Recorded data
+ + +
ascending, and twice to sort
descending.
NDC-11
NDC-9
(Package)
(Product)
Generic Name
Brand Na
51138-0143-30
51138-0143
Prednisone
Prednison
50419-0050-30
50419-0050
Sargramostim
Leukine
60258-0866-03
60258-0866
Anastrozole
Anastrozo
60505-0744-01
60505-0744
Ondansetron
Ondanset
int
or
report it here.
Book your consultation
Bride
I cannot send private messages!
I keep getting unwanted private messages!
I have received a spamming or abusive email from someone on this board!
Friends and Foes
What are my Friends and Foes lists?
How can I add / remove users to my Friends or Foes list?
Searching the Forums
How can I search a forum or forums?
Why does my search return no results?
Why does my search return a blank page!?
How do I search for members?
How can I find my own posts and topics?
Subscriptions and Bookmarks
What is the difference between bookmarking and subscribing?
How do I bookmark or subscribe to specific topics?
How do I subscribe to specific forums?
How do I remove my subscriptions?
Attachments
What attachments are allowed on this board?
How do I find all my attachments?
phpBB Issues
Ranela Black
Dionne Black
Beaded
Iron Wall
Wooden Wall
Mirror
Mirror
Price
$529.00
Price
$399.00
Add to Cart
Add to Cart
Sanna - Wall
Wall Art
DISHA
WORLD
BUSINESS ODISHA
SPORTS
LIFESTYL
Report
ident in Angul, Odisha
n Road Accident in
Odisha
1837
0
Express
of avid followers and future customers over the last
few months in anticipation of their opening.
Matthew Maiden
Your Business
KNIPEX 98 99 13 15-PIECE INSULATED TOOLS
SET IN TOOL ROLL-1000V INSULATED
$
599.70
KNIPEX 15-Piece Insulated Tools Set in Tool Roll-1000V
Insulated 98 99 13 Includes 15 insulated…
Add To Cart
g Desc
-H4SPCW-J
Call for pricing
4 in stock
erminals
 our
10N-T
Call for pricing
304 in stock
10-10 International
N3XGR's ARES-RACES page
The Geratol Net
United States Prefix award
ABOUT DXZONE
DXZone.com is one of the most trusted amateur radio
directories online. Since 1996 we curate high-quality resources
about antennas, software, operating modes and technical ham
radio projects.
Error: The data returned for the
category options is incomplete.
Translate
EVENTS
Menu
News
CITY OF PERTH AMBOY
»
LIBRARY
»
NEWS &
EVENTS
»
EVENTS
+ + +
* _PROBLEM DESCRIPTION_
Rewrite the listing above with "Call for pricing" swapped for "Request a quote" everywhere it occurs. Keep every other line unchanged.

* _RESPONSE TO THE TASK_
ascending, and twice to sort
descending.
NDC-11
NDC-9
(Package)
(Product)
Generic Name
Brand Na
51138-0143-30
51138-0143
Prednisone
Prednison
50419-0050-30
50419-0050
Sargramostim
Leukine
60258-0866-03
60258-0866
Anastrozole
Anastrozo
60505-0744-01
60505-0744
Ondansetron
Ondanset
int
or
report it here.
Book your consultation
Bride
I cannot send private messages!
I keep getting unwanted private messages!
I have received a spamming or abusive email from someone on this board!
Friends and Foes
What are my Friends and Foes lists?
How can I add / remove users to my Friends or Foes list?
Searching the Forums
How can I search a forum or forums?
Why does my search return no results?
Why does my search return a blank page!?
How do I search for members?
How can I find my own posts and topics?
Subscriptions and Bookmarks
What is the difference between bookmarking and subscribing?
How do I bookmark or subscribe to specific topics?
How do I subscribe to specific forums?
How do I remove my subscriptions?
Attachments
What attachments are allowed on this board?
How do I find all my attachments?
phpBB Issues
Ranela Black
Dionne Black
Beaded
Iron Wall
Wooden Wall
Mirror
Mirror
Price
$529.00
Price
$399.00
Add to Cart
Add to Cart
Sanna - Wall
Wall Art
DISHA
WORLD
BUSINESS ODISHA
SPORTS
LIFESTYL
Report
ident in Angul, Odisha
n Road Accident in
Odisha
1837
0
Express
of avid followers and future customers over the last
few months in anticipation of their opening.
Matthew Maiden
Your Business
KNIPEX 98 99 13 15-PIECE INSULATED TOOLS
SET IN TOOL ROLL-1000V INSULATED
$
599.70
KNIPEX 15-Piece Insulated Tools Set in Tool Roll-1000V
Insulated 98 99 13 Includes 15 insulated…
Add To Cart
g Desc
-H4SPCW-J
Request a quote
4 in stock
erminals
 our
10N-T
Request a quote
304 in stock
10-10 International
N3XGR's ARES-RACES page
The Geratol Net
United States Prefix award
ABOUT DXZONE
DXZone.com is one of the most trusted amateur radio
directories online. Since 1996 we curate high-quality resources
about antennas, software, operating modes and technical ham
radio projects.
Error: The data returned for the
category options is incomplete.
Translate
EVENTS
Menu
News
CITY OF PERTH AMBOY
»
LIBRARY
»
NEWS &
EVENTS
»
EVENTS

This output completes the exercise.